Let us remember what the word adaptation is really to mean in our discussions: a state of functioning is adapted—a state of functioning must therefore have been disturbed; but as functioning itself, at least in plants, certainly stands in close relations to the medium, it follows that all adaptations are in the last resort connected with those factors of the medium which affect functioning. In being correctives to the disturbances of functioning they become correctives to the disturbing factors themselves.

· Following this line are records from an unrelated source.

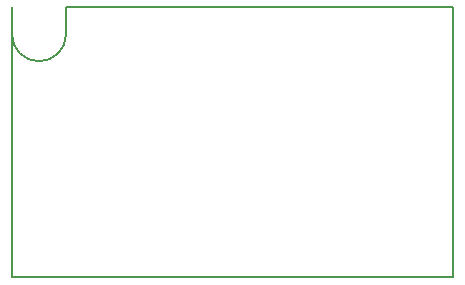
<source format=gbr>
G04 #@! TF.FileFunction,Profile,NP*
%FSLAX46Y46*%
G04 Gerber Fmt 4.6, Leading zero omitted, Abs format (unit mm)*
G04 Created by KiCad (PCBNEW 4.0.2-4+6225~38~ubuntu14.04.1-stable) date Sun 10 Apr 2016 19:44:50 CEST*
%MOMM*%
G01*
G04 APERTURE LIST*
%ADD10C,0.100000*%
%ADD11C,0.150000*%
G04 APERTURE END LIST*
D10*
D11*
X165133000Y-95504000D02*
X132334000Y-95504000D01*
X127762000Y-118364000D02*
X165133000Y-118364000D01*
X165133000Y-95504000D02*
X165133000Y-118364000D01*
X132334000Y-97790000D02*
X132334000Y-95504000D01*
X127762000Y-118364000D02*
X127762000Y-95504000D01*
X127762000Y-97790000D02*
G75*
G03X130048000Y-100076000I2286000J0D01*
G01*
X130048000Y-100076000D02*
G75*
G03X132334000Y-97790000I0J2286000D01*
G01*
X127762000Y-95504000D02*
X127762000Y-97790000D01*
M02*

</source>
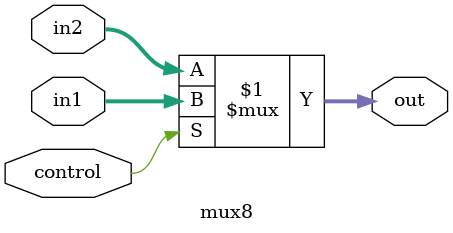
<source format=v>
module mux8(in1, in2, control, out);
	input control;
	
	input [7:0]in1;
	input [7:0]in2;
	output [7:0]out;
	
	assign out = control ? in1 : in2;
	
endmodule
</source>
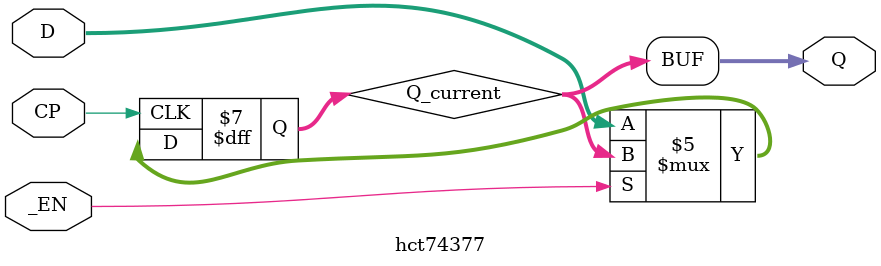
<source format=v>

`ifndef  V_74377
`define  V_74377
// based on https://raw.githubusercontent.com/TimRudy/ice-chips-verilog/master/source-7400/74377.v
// timings from https://assets.nexperia.com/documents/data-sheet/74HC_HCT377.pdf

// Octal D flip-flop with enable

`timescale 1ns/1ns

module hct74377 #(parameter WIDTH = 8, LOG = 0)
(
  input _EN,
  input CP,
  input [WIDTH-1:0] D,
  output [WIDTH-1:0] Q
);

parameter [WIDTH-1:0] UNDEF = {(WIDTH/4){4'bzxxz}};
reg [WIDTH-1:0] Q_current=UNDEF;

always @(posedge CP)
begin
  if (!_EN) begin
    if (LOG)  $display("%9t", $time, " REGISTER %m   ASSIGNING D=%08b to Q_current", D);
    Q_current = D;
  end
end

if (LOG)
  always @(Q) begin
      $display("%9t", $time, " REGISTER %m   OUTPUT CHANGE CP=%1b _EN=%1b D=%08b Q=%08b (Q_current=%08b)", CP, _EN, D, Q, Q_current);
  end

assign #14 Q = Q_current;

function isUndef();
    isUndef = (Q === UNDEF);
endfunction

endmodule

`endif

</source>
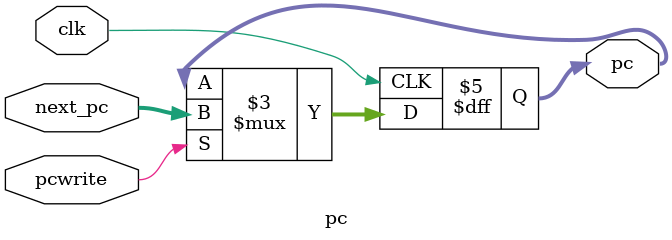
<source format=v>
module pc (
    input clk,
    input pcwrite,
    input [7:0] next_pc,
    output reg [7:0] pc
);
    
    always @(posedge clk) begin
        if (pcwrite) begin
            pc = next_pc;
        end
    end

endmodule
</source>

But again, the question seems to arise whether these factors of the medium, when they provoke an adaptation by some change that is followed by functional disturbance, do so in the capacity of “causes” or of “means,” and so it might seem that we have not gained very much so far by our analysis. The reproach, however, would not be quite justified, it seems to me: we indeed have gained a new sort of analytical concept, in the realm of causal concepts in general, by clearly stating the point that adaptations are related directly to functionality, and only indirectly, through functionality, to external changes. By the aid of this logical formulation we now are entitled to apply the term “cause,” in our restricted sense of the word, to every change of the medium which is followed by any sort of adaptation in regard to itself. Our definition stated that a “cause” is any one of the sum of necessary factors from without that accounts either for the localisation or for the specification of the effect, and the definition holds very well in this case. Indeed, the specification of the effect is determined by the outside factor in every case of an adaptation to it, by the mere fact of its being a specific adaptation to this specific factor.